Article >>
((
This data is written into the redo logs and eventually to the
archive logs. A commit will force a disk write, as will the filling
of a redo log buffer or the reaching of a predefined checkpoint.
For Oracle7 the queue and request areas store data that is being
transferred between processes such as servers and other Oracle7
processes. The shared SQL area stores all SQL statements in a parsed
form. When a user or process issues an SQL (Structured Query
Language) command, the shared SQL area is checked to see if the
command already exists in parsed form; if it does, this shared
version is used. If the multithreaded server option is utilized,
some of the user Process Global Area (PGA; described in the next
section) is also placed in the shared pool. Under Oracle8, the LARGE
POOL area is an optional extension to the SGA. If configured via its
initialization parameters, the LARGE POOL takes over the
session-level memory needs for MTS (multithreaded server) or XA
sessions. The LARGE POOL is also used for I/O slaves and during
Oracle backup and restore operations. Under Oracle8i, parallel
execution queues are also allocated from the LARGE POOL area. If you
will be using the parallel query option, pay particular attention to
the section in Chapter 12, Tuning Oracle Applications, on tuning the
shared, large, and Java pools for Oracle8i. In Oracle, the
database buffer areas are allowed to have multiple blocksizes; this
promises greater tuning flexibility for mixed-mode databases.
))
Records for this task >>
((
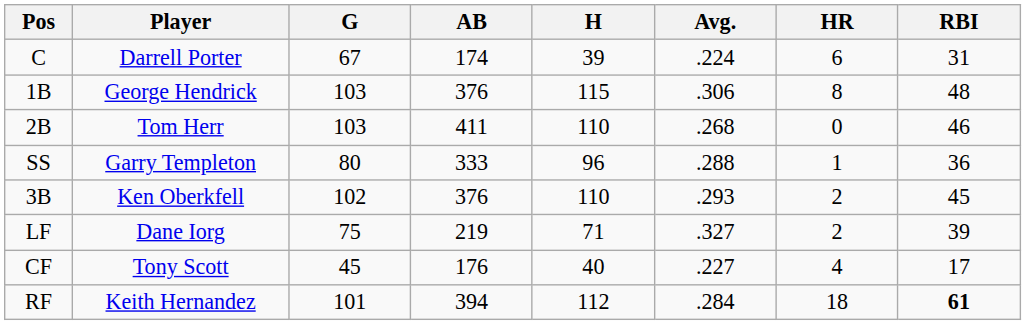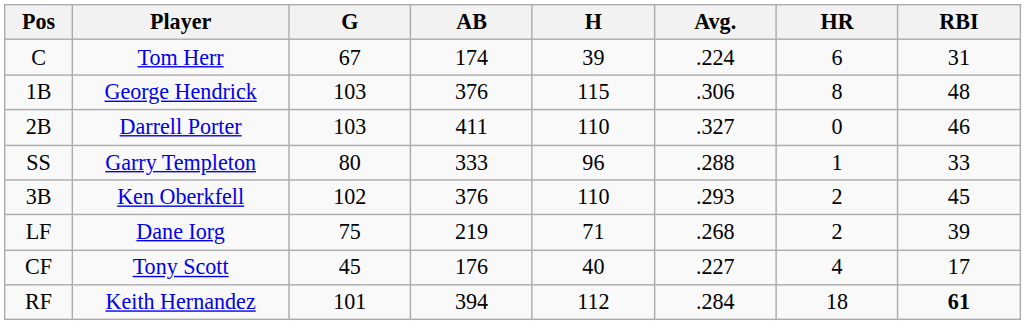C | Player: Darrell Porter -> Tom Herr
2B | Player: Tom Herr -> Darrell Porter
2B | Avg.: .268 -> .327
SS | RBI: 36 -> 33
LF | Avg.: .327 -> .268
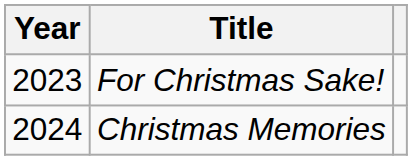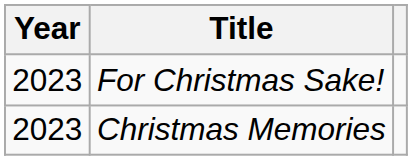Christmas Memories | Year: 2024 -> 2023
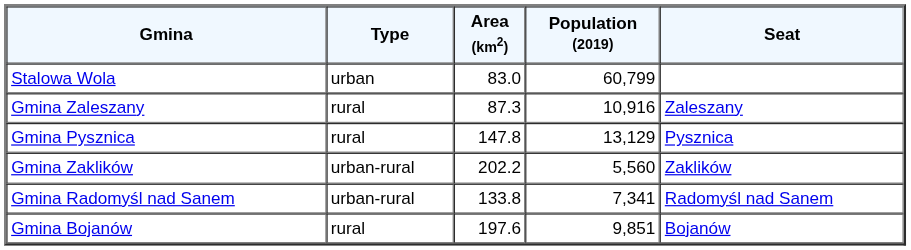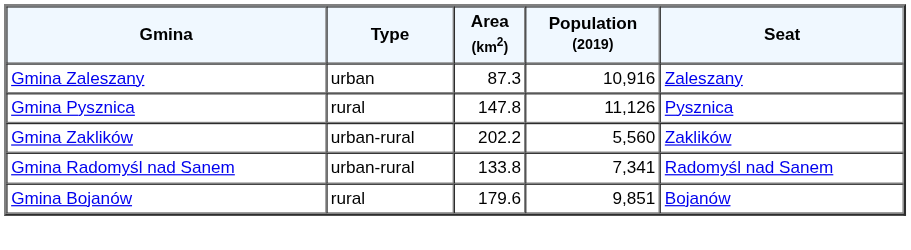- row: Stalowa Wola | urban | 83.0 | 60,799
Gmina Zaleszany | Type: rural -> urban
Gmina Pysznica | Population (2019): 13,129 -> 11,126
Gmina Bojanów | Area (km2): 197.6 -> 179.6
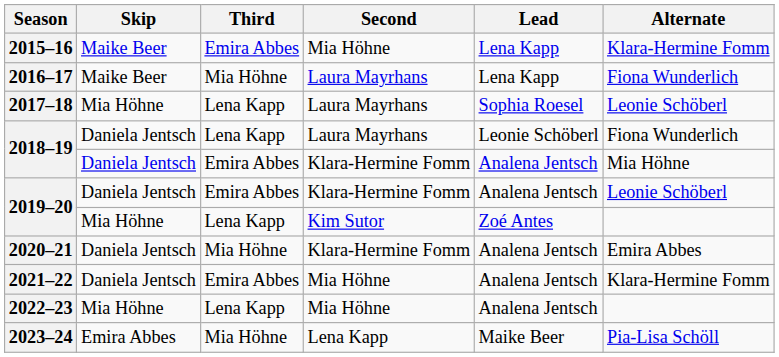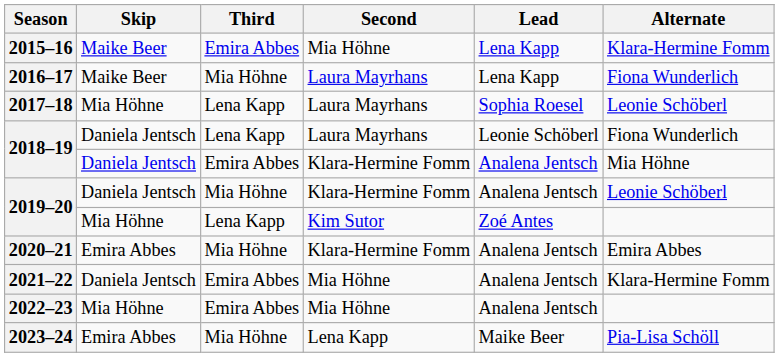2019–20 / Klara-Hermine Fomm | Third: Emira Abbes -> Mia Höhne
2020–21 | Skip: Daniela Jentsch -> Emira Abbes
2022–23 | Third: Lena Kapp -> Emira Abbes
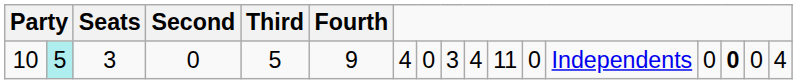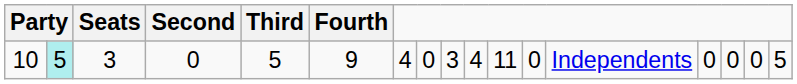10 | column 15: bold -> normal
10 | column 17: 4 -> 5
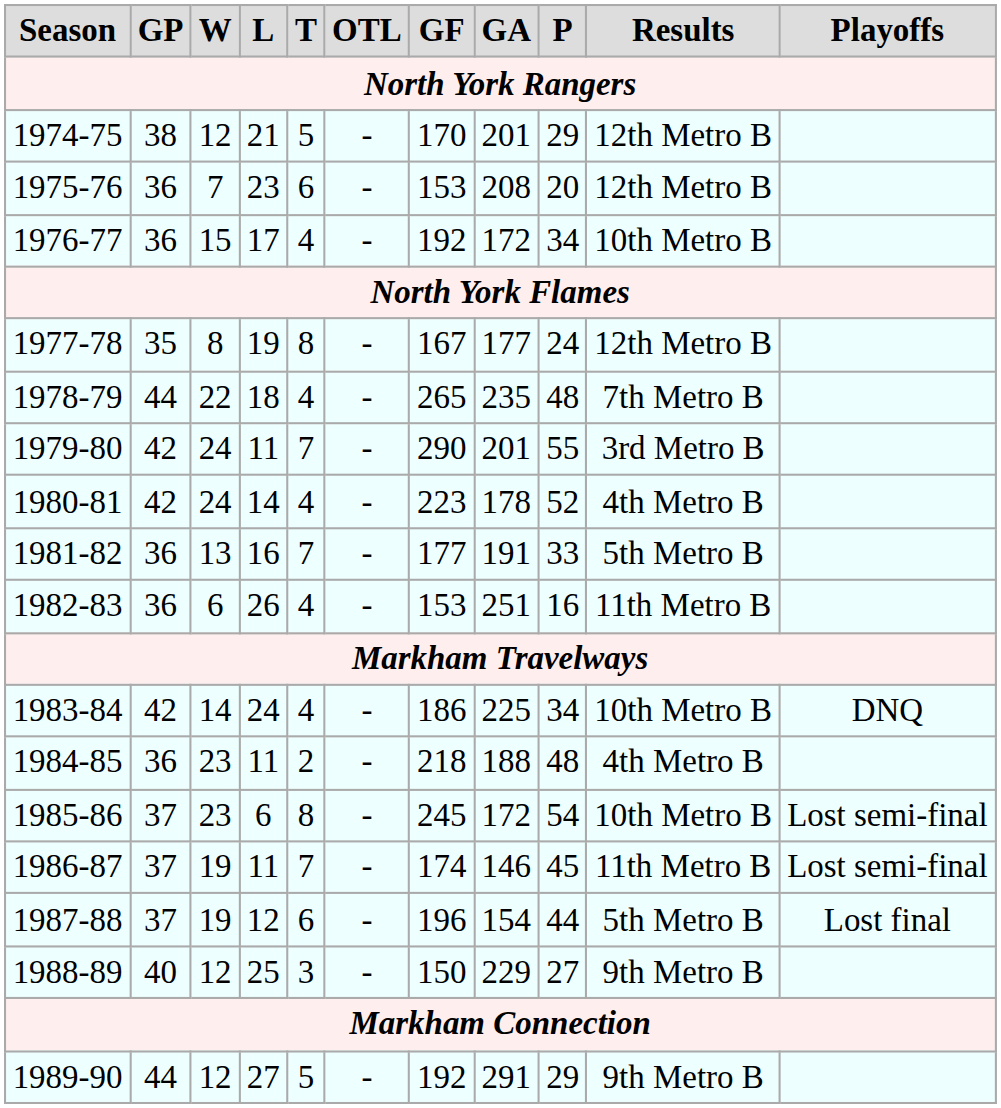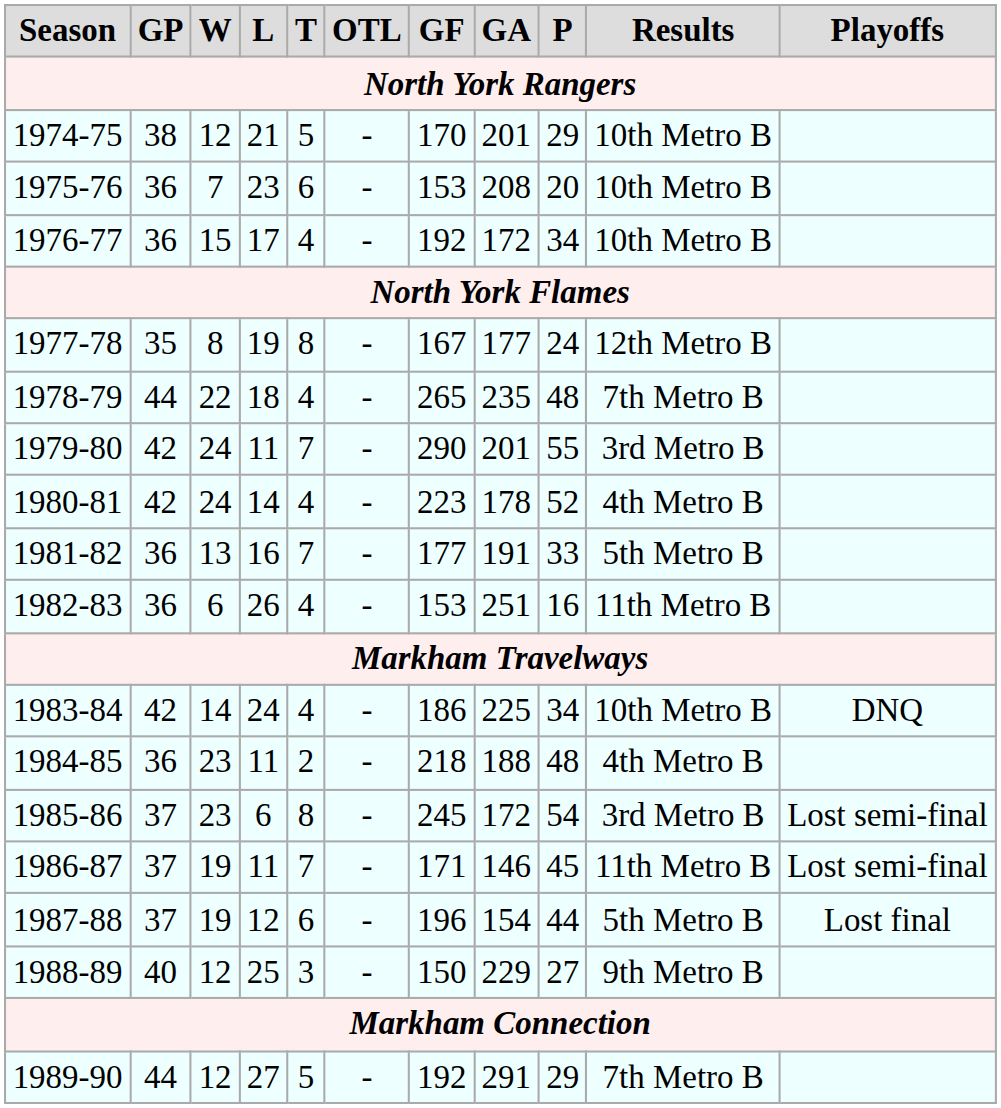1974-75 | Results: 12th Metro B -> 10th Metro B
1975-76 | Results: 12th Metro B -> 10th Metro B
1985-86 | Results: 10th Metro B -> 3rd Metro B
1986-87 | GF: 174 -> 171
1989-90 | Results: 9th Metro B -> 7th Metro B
))
Challenges >>
1. In the Oracle memory text, what does the shared SQL area store?
2. Please retype the records, starting at their first line and stopping after the line that contains "- row: Stalowa Wola | urban | 83.0 | 60,799". Leave the pictures out.

Answers >>
1. All SQL statements in a parsed form.

2.
C | Player: Darrell Porter -> Tom Herr
2B | Player: Tom Herr -> Darrell Porter
2B | Avg.: .268 -> .327
SS | RBI: 36 -> 33
LF | Avg.: .327 -> .268
Christmas Memories | Year: 2024 -> 2023
- row: Stalowa Wola | urban | 83.0 | 60,799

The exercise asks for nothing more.